処理するデータ:
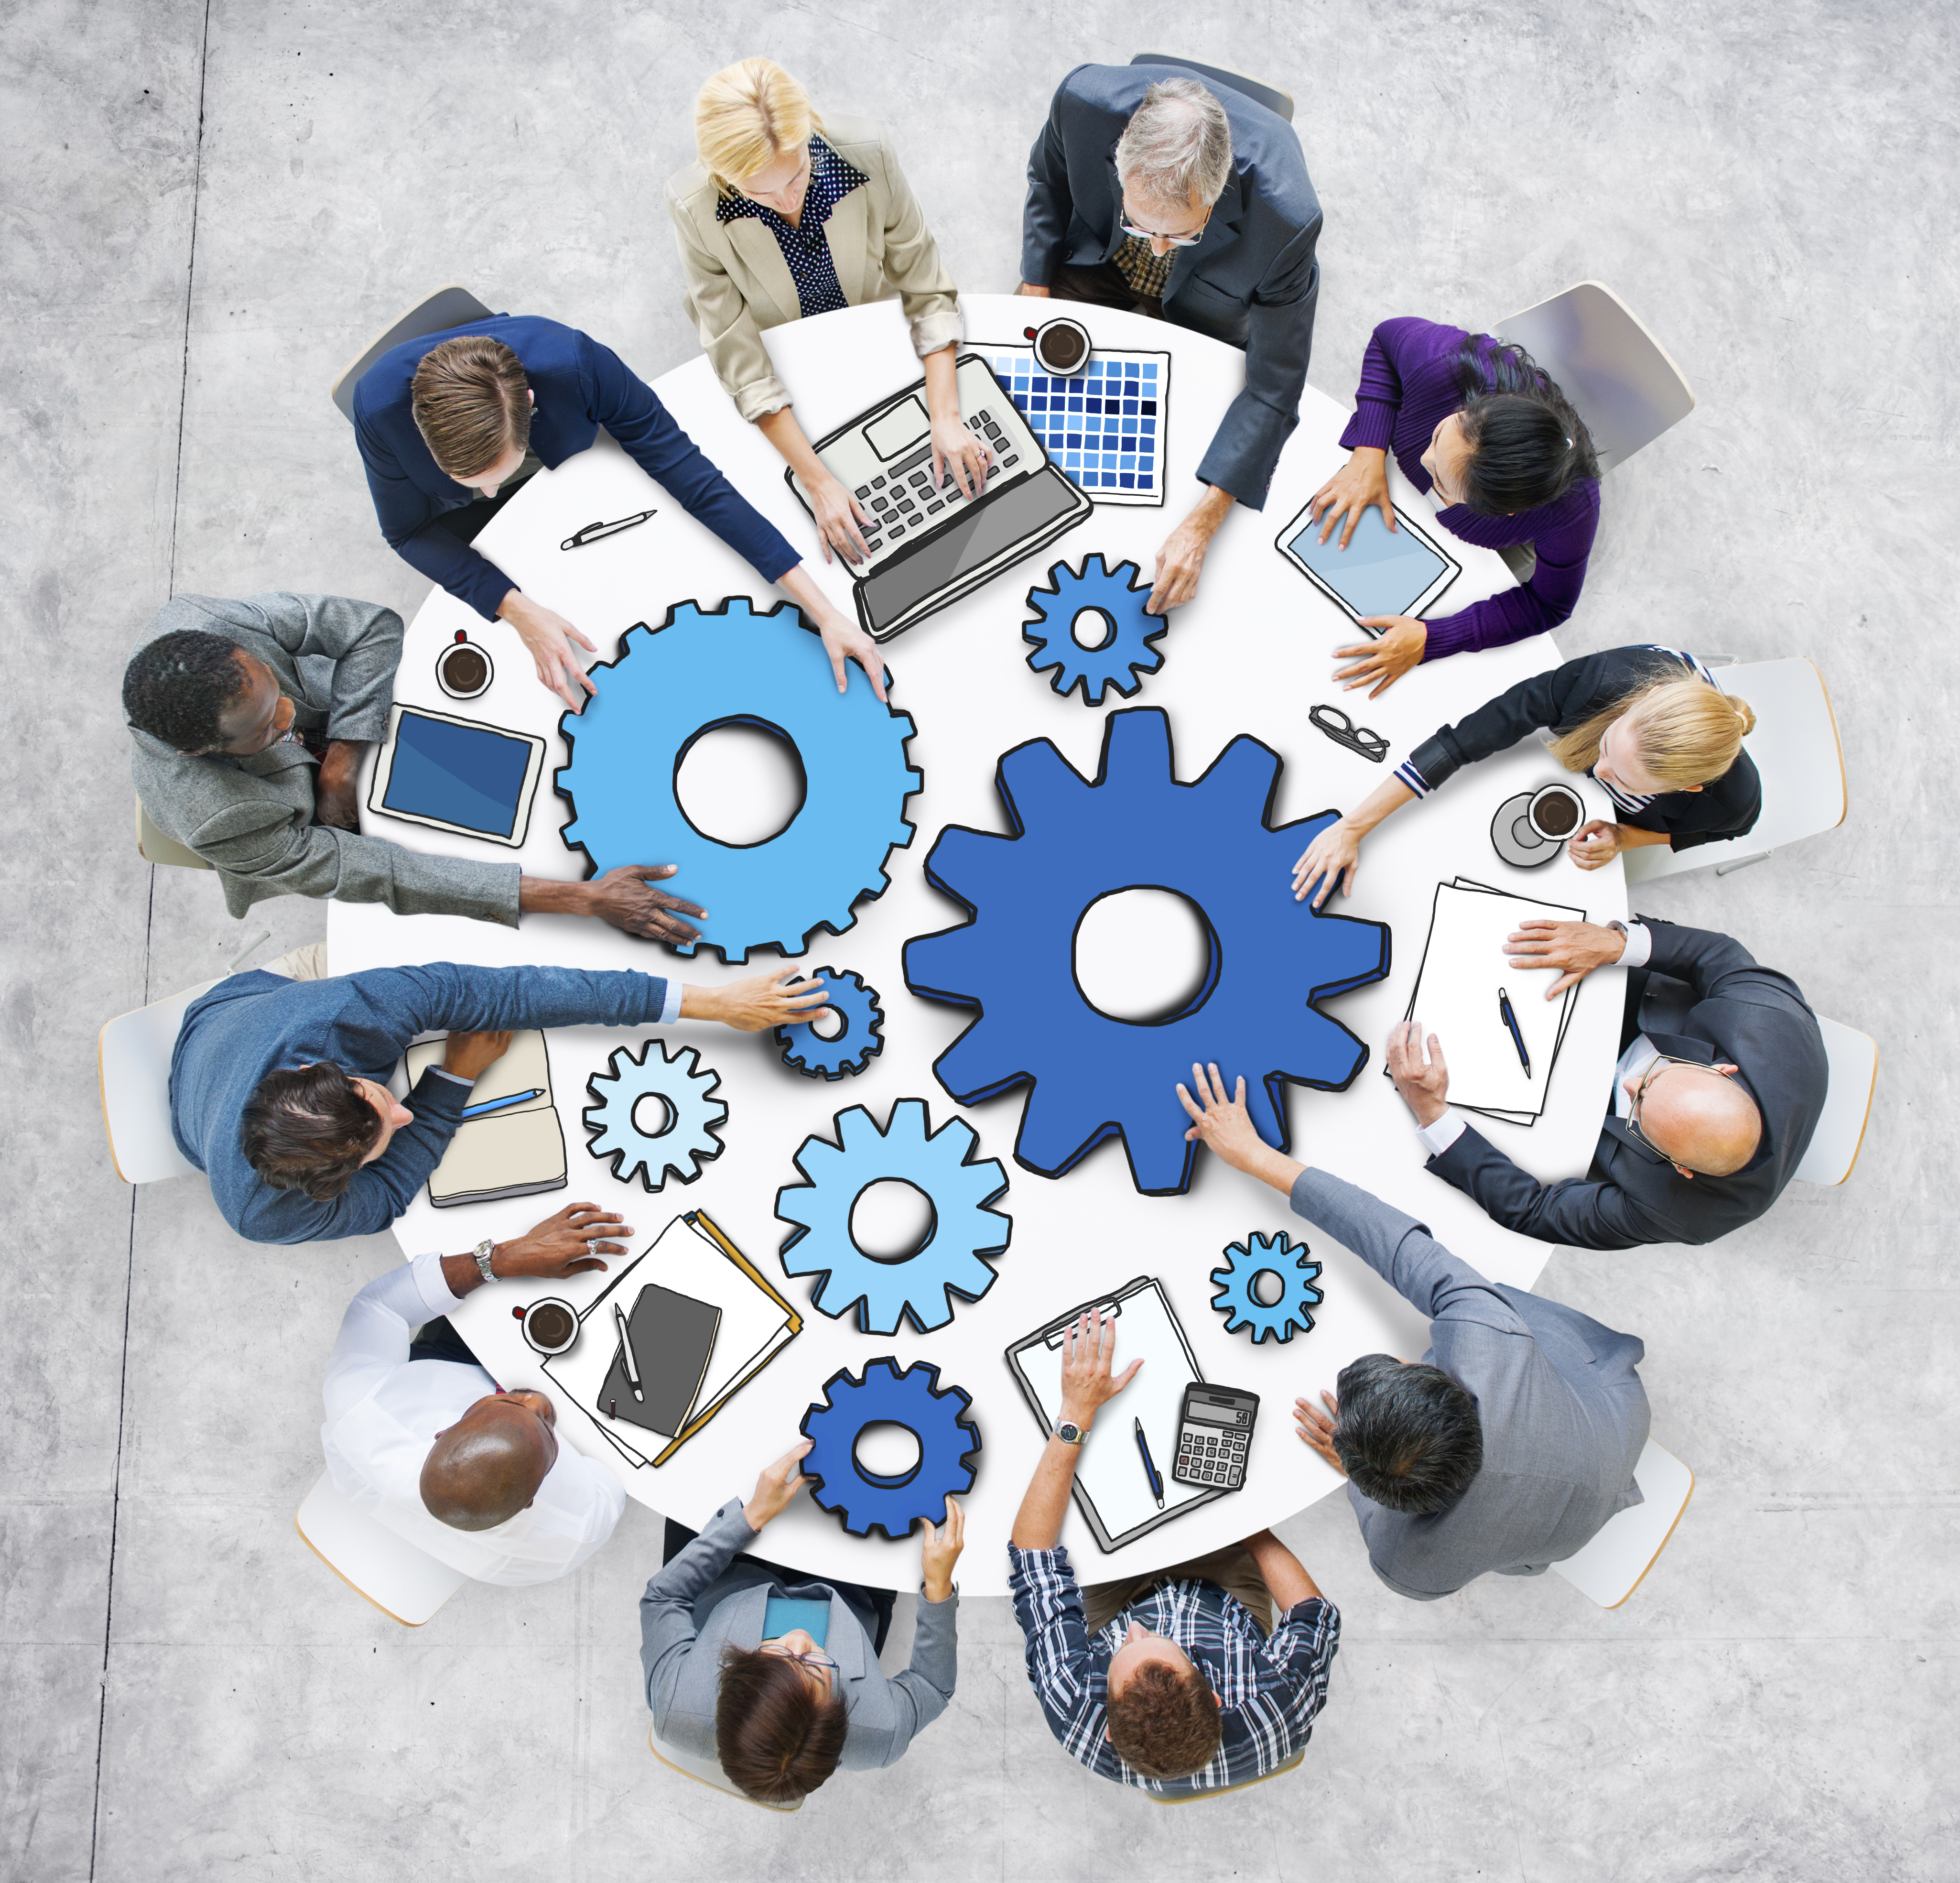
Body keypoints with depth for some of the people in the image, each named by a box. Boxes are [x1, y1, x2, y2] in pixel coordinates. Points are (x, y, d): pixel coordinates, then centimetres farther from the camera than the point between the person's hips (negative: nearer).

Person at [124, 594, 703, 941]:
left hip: (341, 728, 4)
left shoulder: (200, 625, -37)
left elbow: (371, 625, -25)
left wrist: (340, 769, -33)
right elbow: (376, 874, -40)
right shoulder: (216, 822, -44)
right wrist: (584, 899, -45)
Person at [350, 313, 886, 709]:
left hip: (564, 457, 0)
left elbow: (694, 477, -40)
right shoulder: (380, 407, -44)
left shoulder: (579, 365, -46)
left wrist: (823, 611, -44)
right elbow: (408, 531, -25)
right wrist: (517, 610, -41)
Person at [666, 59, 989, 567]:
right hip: (783, 365, -2)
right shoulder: (696, 209, -31)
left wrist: (946, 419, -29)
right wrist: (818, 482, -34)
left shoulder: (868, 153, -29)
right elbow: (743, 365, -27)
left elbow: (927, 289, -18)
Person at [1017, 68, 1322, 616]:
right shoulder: (1086, 99, -38)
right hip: (1102, 259, 2)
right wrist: (1036, 284, -7)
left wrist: (1201, 523, -41)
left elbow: (1274, 390, -34)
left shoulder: (1287, 217, -43)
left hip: (1200, 307, -2)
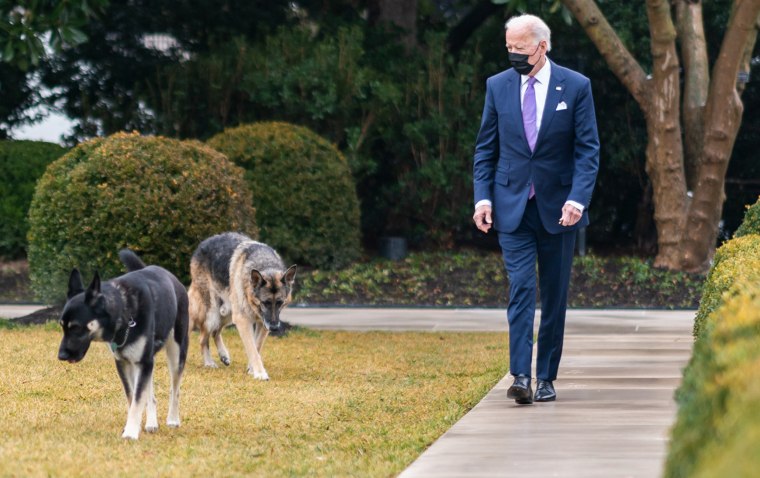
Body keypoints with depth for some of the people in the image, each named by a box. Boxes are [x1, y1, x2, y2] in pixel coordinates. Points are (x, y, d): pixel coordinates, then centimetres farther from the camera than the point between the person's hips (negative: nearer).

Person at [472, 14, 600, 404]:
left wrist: (578, 198, -16)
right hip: (512, 208, 0)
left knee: (555, 295, 6)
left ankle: (546, 377, 14)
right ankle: (520, 377, -20)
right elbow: (485, 148, 8)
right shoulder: (497, 86, 4)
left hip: (557, 207, 0)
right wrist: (482, 197, -4)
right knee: (521, 288, -12)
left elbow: (588, 149, -3)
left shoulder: (576, 87, -2)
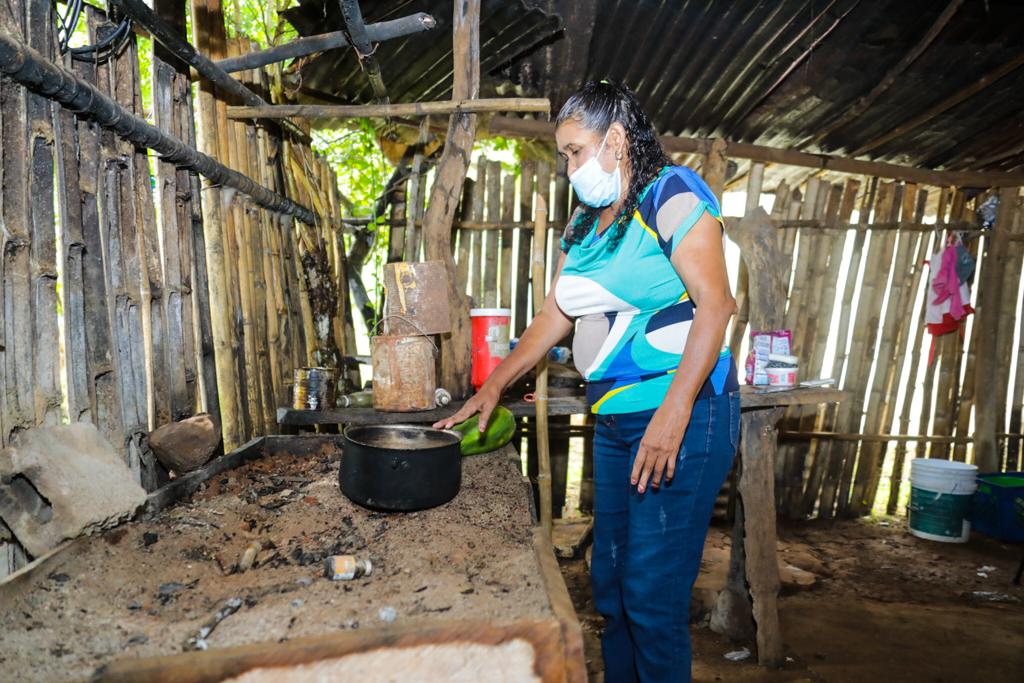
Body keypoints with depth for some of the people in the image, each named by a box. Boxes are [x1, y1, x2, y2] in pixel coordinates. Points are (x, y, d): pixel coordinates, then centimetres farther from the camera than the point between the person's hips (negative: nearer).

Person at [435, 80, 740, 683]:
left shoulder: (671, 194, -8)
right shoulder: (585, 223, 15)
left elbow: (715, 305, -16)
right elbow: (557, 314, 17)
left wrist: (674, 413, -24)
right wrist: (495, 386, 13)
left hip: (681, 414, -8)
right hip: (615, 419, 8)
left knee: (652, 593, -2)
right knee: (610, 582, 14)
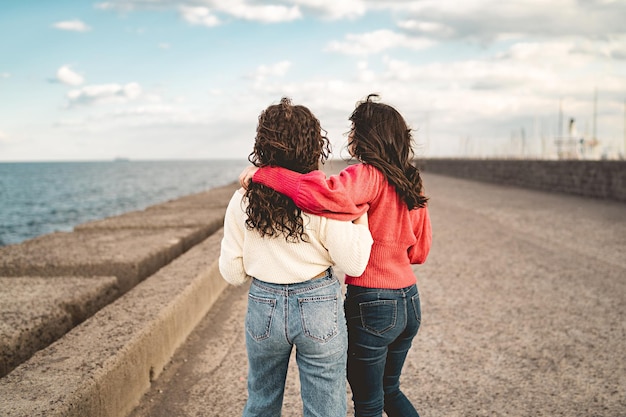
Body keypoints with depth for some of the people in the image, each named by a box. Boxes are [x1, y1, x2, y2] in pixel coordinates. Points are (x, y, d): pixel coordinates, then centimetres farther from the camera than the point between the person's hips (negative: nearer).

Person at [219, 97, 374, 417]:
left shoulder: (242, 200, -6)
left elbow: (232, 273, -1)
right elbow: (354, 264, -12)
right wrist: (361, 217, 0)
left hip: (262, 307, 3)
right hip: (318, 309, -2)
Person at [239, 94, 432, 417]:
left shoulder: (367, 176, -17)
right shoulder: (412, 184, 5)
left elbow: (322, 193, -38)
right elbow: (419, 251, 13)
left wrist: (261, 173, -26)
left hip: (371, 305, -7)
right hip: (409, 302, 7)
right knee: (389, 390, 26)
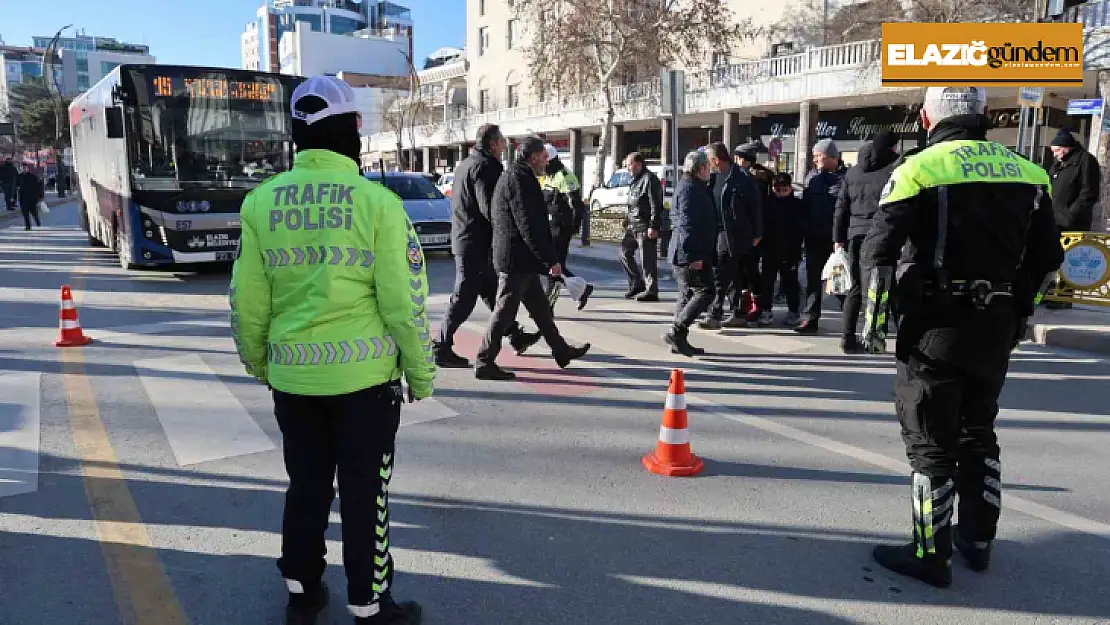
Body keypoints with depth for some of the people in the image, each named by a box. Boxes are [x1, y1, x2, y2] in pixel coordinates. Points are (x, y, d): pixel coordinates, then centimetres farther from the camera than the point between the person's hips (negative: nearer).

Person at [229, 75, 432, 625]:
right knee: (365, 491, 10)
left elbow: (247, 299, 3)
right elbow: (405, 300, -11)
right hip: (364, 373, -3)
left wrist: (256, 361, 19)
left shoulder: (262, 200, 0)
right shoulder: (376, 200, -11)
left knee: (306, 482, 20)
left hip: (292, 374, 4)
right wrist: (421, 372, 1)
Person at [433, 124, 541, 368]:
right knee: (464, 297, -5)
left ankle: (515, 335, 28)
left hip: (463, 238, 10)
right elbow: (490, 208, -23)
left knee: (492, 291, 17)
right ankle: (443, 348, 1)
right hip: (476, 243, -10)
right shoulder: (485, 167, -15)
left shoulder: (465, 164, 17)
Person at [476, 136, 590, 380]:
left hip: (521, 259, 11)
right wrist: (551, 260, -19)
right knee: (505, 310, -4)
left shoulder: (512, 176, 17)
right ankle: (485, 362, 3)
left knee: (539, 306, 18)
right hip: (516, 258, -11)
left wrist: (547, 258, 23)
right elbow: (529, 226, -22)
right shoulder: (520, 179, -16)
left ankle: (561, 350, 30)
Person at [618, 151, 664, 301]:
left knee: (648, 259, -6)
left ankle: (651, 291, 2)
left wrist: (653, 227, -23)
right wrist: (629, 223, 25)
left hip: (645, 227, -10)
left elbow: (656, 205, -18)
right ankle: (637, 284, 19)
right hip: (633, 226, 10)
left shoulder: (650, 179, -12)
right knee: (625, 251, 11)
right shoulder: (636, 180, 19)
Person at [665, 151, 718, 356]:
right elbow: (687, 223, -22)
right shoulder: (690, 188, -14)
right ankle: (676, 332, -10)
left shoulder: (695, 187, 19)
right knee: (705, 292, -10)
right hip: (692, 254, -11)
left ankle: (679, 341, 17)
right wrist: (695, 255, -24)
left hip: (684, 255, 11)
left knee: (687, 296, 13)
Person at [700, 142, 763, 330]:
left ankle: (715, 315, -9)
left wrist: (757, 233, -6)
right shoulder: (713, 178, 10)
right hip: (718, 232, 7)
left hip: (732, 235, -7)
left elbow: (755, 205, -7)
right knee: (734, 275, 13)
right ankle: (739, 315, 21)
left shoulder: (742, 177, -9)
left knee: (719, 274, -11)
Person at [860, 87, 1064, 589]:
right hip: (998, 327, 6)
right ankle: (977, 540, 30)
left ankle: (931, 555, 11)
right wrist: (1019, 311, 20)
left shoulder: (919, 169, -10)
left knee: (930, 442, 4)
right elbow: (1046, 256, 9)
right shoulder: (1027, 172, 6)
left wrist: (873, 316, -5)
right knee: (978, 433, 20)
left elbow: (879, 251, -15)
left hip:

やること: 上の記録すべてで「Person at」を「Subject at」に書き換えて、もう一度書き出してください。ほかは一切変えず、画像は答えに入れないでください。

結果:
Body keypoints with depth for some of the people in the image, each named by a box. Boxes are [x1, y1, x2, y2] in pixel coordinates. Points are (x, y, d): pixel coordinates, then centimetres farther from the camera than the point between the person's hips (negative: nearer).

Subject at [124, 594, 703, 941]:
left hip: (341, 728, 4)
left shoulder: (200, 625, -37)
left elbow: (371, 625, -25)
left wrist: (340, 769, -33)
right elbow: (376, 874, -40)
right shoulder: (216, 822, -44)
right wrist: (584, 899, -45)
Subject at [350, 313, 886, 709]:
left hip: (564, 457, 0)
left elbow: (694, 477, -40)
right shoulder: (380, 407, -44)
left shoulder: (579, 365, -46)
left wrist: (823, 611, -44)
right elbow: (408, 531, -25)
right wrist: (517, 610, -41)
Subject at [666, 59, 989, 567]:
right hip: (783, 365, -2)
right shoulder: (696, 209, -31)
left wrist: (946, 419, -29)
right wrist: (818, 482, -34)
left shoulder: (868, 153, -29)
right elbow: (743, 365, -27)
left elbow: (927, 289, -18)
Subject at [1017, 68, 1322, 616]:
right shoulder: (1086, 99, -38)
right hip: (1102, 259, 2)
right wrist: (1036, 284, -7)
left wrist: (1201, 523, -41)
left elbow: (1274, 390, -34)
left shoulder: (1287, 217, -43)
left hip: (1200, 307, -2)
Body keypoints with depth for some of the people in the image, each named by a box. Boxes are [x1, y1, x2, y2] in pixel coordinates. Points are (x, y, d): pixel coordinates, then centimetres farther from the camera than the point between the person's hips (negative: nearer).

Subject at [472, 14, 600, 404]:
left wrist: (578, 198, -16)
right hip: (512, 208, 0)
left knee: (555, 295, 6)
left ankle: (546, 377, 14)
right ankle: (520, 377, -20)
right elbow: (485, 148, 8)
right shoulder: (497, 86, 4)
left hip: (557, 207, 0)
right wrist: (482, 197, -4)
right knee: (521, 288, -12)
left elbow: (588, 149, -3)
left shoulder: (576, 87, -2)
Body keypoints with depth for some of the people in the image, each named by a box. Boxes are [x1, y1, x2, y2] in pixel coordinates. Points are (x, y, d): pixel coordinates, then centimetres farther from the camera than the point between the person's hips (negative: nearer).

Subject at [435, 80, 740, 683]:
left shoulder: (671, 194, -8)
right shoulder: (585, 223, 15)
left elbow: (715, 305, -16)
right elbow: (557, 314, 17)
left wrist: (674, 413, -24)
right wrist: (495, 386, 13)
left hip: (681, 414, -8)
right hip: (615, 419, 8)
left knee: (652, 593, -2)
right knee: (610, 582, 14)
Body keypoints with depth for some of the people in the image, each named by a box. Boxes are [x1, y1, x2, y2] in pixel coordinates. Points are (x, y, d): pixel coordinates, then centimetres farther from the camera than the point between the person's hips (negative: nearer).

Subject at [219, 97, 374, 417]:
left shoulder: (242, 200, -6)
left elbow: (232, 273, -1)
right elbow: (354, 264, -12)
right wrist: (361, 217, 0)
left hip: (262, 307, 3)
right hip: (318, 309, -2)
Subject at [239, 94, 432, 417]:
left shoulder: (367, 176, -17)
right shoulder: (412, 184, 5)
left elbow: (322, 193, -38)
right elbow: (419, 251, 13)
left wrist: (261, 173, -26)
left hip: (371, 305, -7)
right hip: (409, 302, 7)
right knee: (389, 390, 26)
Body keypoints with depth for some of the people in the image, each named by a box. Boxes are [x1, y1, x2, y2] in pixel coordinates. Points are (x, y, d): pixel coordinates, then centimetres farther from the camera than the point between the person's hips (negative: nearer).

Subject at [229, 75, 432, 625]:
right knee: (365, 491, 10)
left elbow: (247, 299, 3)
right elbow: (405, 300, -11)
right hip: (364, 373, -3)
left wrist: (256, 361, 19)
left shoulder: (262, 200, 0)
right shoulder: (376, 200, -11)
left knee: (306, 482, 20)
left hip: (292, 374, 4)
right wrist: (421, 372, 1)
Subject at [433, 124, 541, 368]:
right knee: (464, 297, -5)
left ankle: (515, 335, 28)
left hip: (463, 238, 10)
right elbow: (490, 208, -23)
left knee: (492, 291, 17)
right ankle: (443, 348, 1)
right hip: (476, 243, -10)
right shoulder: (485, 167, -15)
left shoulder: (465, 164, 17)
Subject at [476, 136, 590, 380]:
left hip: (521, 259, 11)
right wrist: (551, 260, -19)
right knee: (505, 310, -4)
left shoulder: (512, 176, 17)
right ankle: (485, 362, 3)
left knee: (539, 306, 18)
right hip: (516, 258, -11)
left wrist: (547, 258, 23)
right elbow: (529, 226, -22)
right shoulder: (520, 179, -16)
left ankle: (561, 350, 30)
Subject at [618, 151, 664, 301]:
left knee: (648, 259, -6)
left ankle: (651, 291, 2)
left wrist: (653, 227, -23)
right wrist: (629, 223, 25)
left hip: (645, 227, -10)
left elbow: (656, 205, -18)
right ankle: (637, 284, 19)
right hip: (633, 226, 10)
left shoulder: (650, 179, -12)
right knee: (625, 251, 11)
right shoulder: (636, 180, 19)
Subject at [665, 151, 718, 356]:
right elbow: (687, 223, -22)
right shoulder: (690, 188, -14)
right ankle: (676, 332, -10)
left shoulder: (695, 187, 19)
right knee: (705, 292, -10)
right hip: (692, 254, -11)
left ankle: (679, 341, 17)
right wrist: (695, 255, -24)
left hip: (684, 255, 11)
left knee: (687, 296, 13)
Subject at [700, 142, 763, 330]:
left ankle: (715, 315, -9)
left wrist: (757, 233, -6)
right shoulder: (713, 178, 10)
right hip: (718, 232, 7)
left hip: (732, 235, -7)
left elbow: (755, 205, -7)
right knee: (734, 275, 13)
right ankle: (739, 315, 21)
left shoulder: (742, 177, -9)
left knee: (719, 274, -11)
Subject at [860, 87, 1064, 589]:
right hip: (998, 327, 6)
right ankle: (977, 540, 30)
left ankle: (931, 555, 11)
right wrist: (1019, 311, 20)
left shoulder: (919, 169, -10)
left knee: (930, 442, 4)
right elbow: (1046, 256, 9)
right shoulder: (1027, 172, 6)
left wrist: (873, 316, -5)
right knee: (978, 433, 20)
left elbow: (879, 251, -15)
left hip:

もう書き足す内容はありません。